At the same time, the series has been condemned for its portrayal of male narcissism. The Atlantic said that the films speak to "the male fantasy of a world of female yearnings, which revolve around men and the goods men are best equipped to deliver, whether materially or bodily. It betrays a twisted male narcissism and a male desire for patriarchal power and control over female bodies and emotions misconstrued as female longing; which is symptomatic of a society where the choices for women are severely limited."

===Content===
In spite of negative reviews, the series has garnered praises for its glossy cinematography and production value.

===Performance===
The film has been criticized for the acting ability of the cast. Lead actress Yang Mi has been nominated thrice (and won for all three times) at the Golden Broom Awards as the "Most Disappointing Actress" for her performance in Tiny Times franchise.

==Reflection on China's societal trends==
Demographic changes in China has led to the production of similar teen films. Stephen Cremin of Film Business Asia said it is “the first high-profile film to appeal primarily to the generation born in the 1990s who’ve become the main moviegoing audience in China”. Cremin compares the controversy to the first opening of McDonald's in China, which faced opposition from the older generation but was soon assimilated into China's ever-changing film landscape.

==Commercial success==
Despite its negative reviews and criticism, the film has enjoyed commercial success. The first installment of the film breaks the opening-day box office record for a Chinese-language 2D release.
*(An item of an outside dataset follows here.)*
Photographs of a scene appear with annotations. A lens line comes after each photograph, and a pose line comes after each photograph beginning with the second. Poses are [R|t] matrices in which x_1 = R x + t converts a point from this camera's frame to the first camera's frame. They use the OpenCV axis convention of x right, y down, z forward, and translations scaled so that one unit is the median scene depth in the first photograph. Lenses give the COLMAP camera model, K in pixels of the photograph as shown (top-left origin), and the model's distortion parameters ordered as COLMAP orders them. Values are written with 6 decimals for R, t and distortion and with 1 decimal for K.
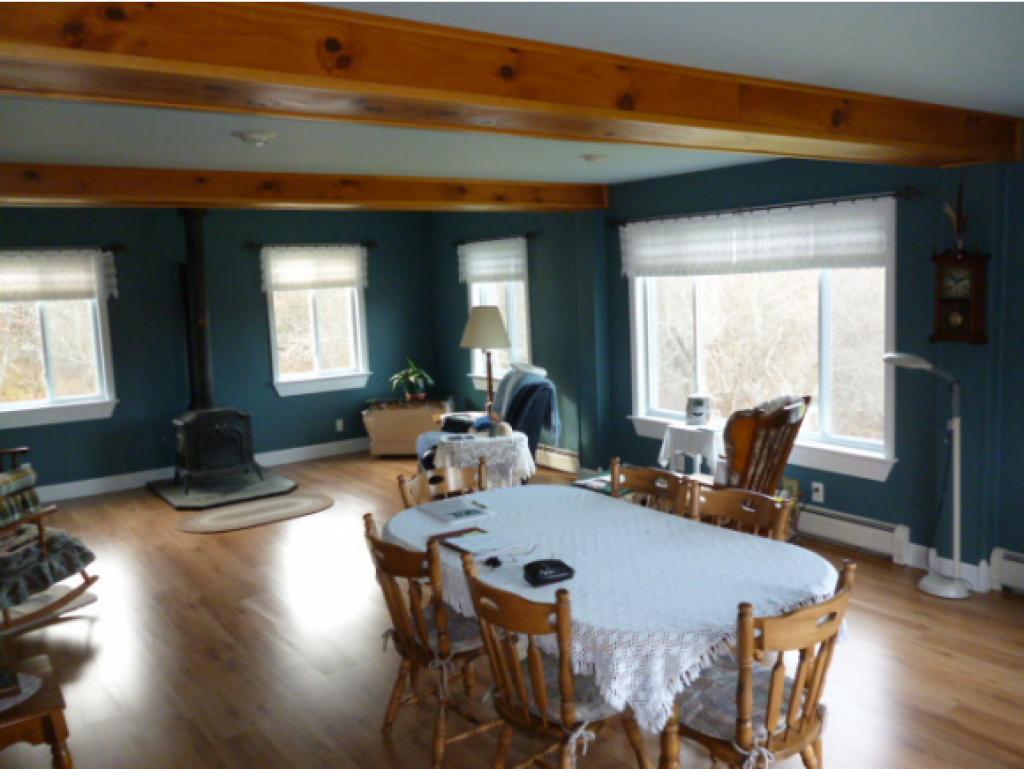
lens RADIAL K [[869.3, 0, 512.0], [0, 869.3, 384.5], [0, 0, 1]] dist [-0.017087, -0.002493]
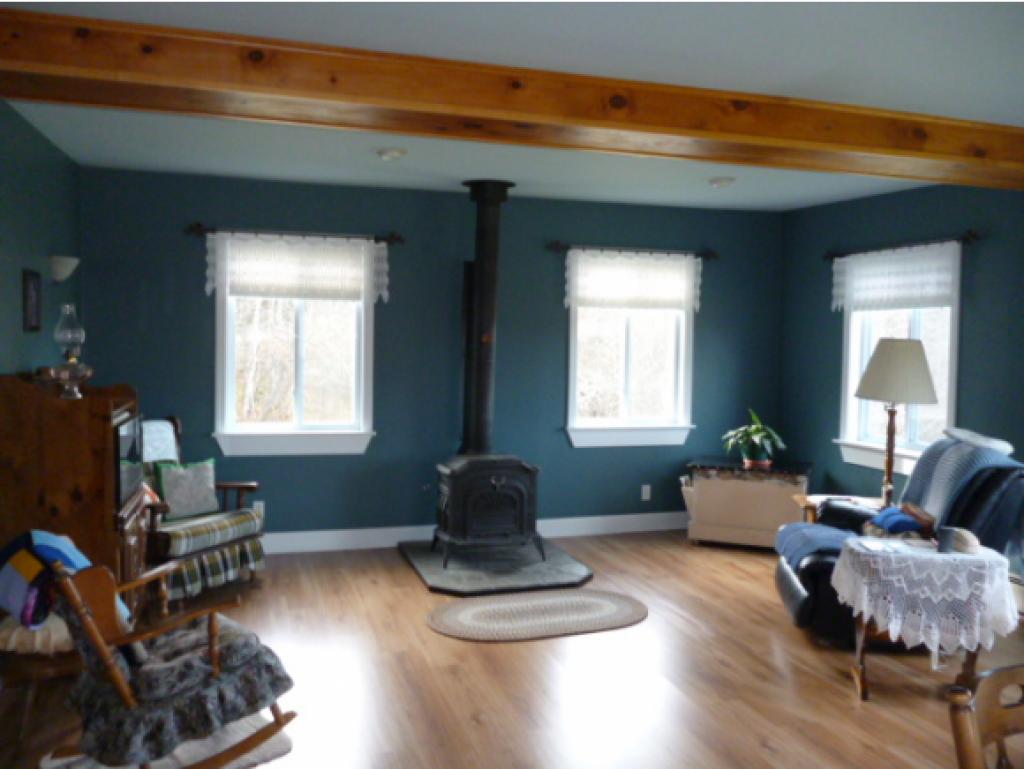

This is credited to its strong teenage and young adult fanbase, who are lured by the film's attractive stars and glamorous Shanghai setting. The People's Daily was critical of the film and said Guo had "cleverly gotten hold of his own target audience -- the vast teenage demographic." Research conducted by the producers enables Guo to make commercial films that successfully cater to the new generation of young Chinese, who have Western-style values.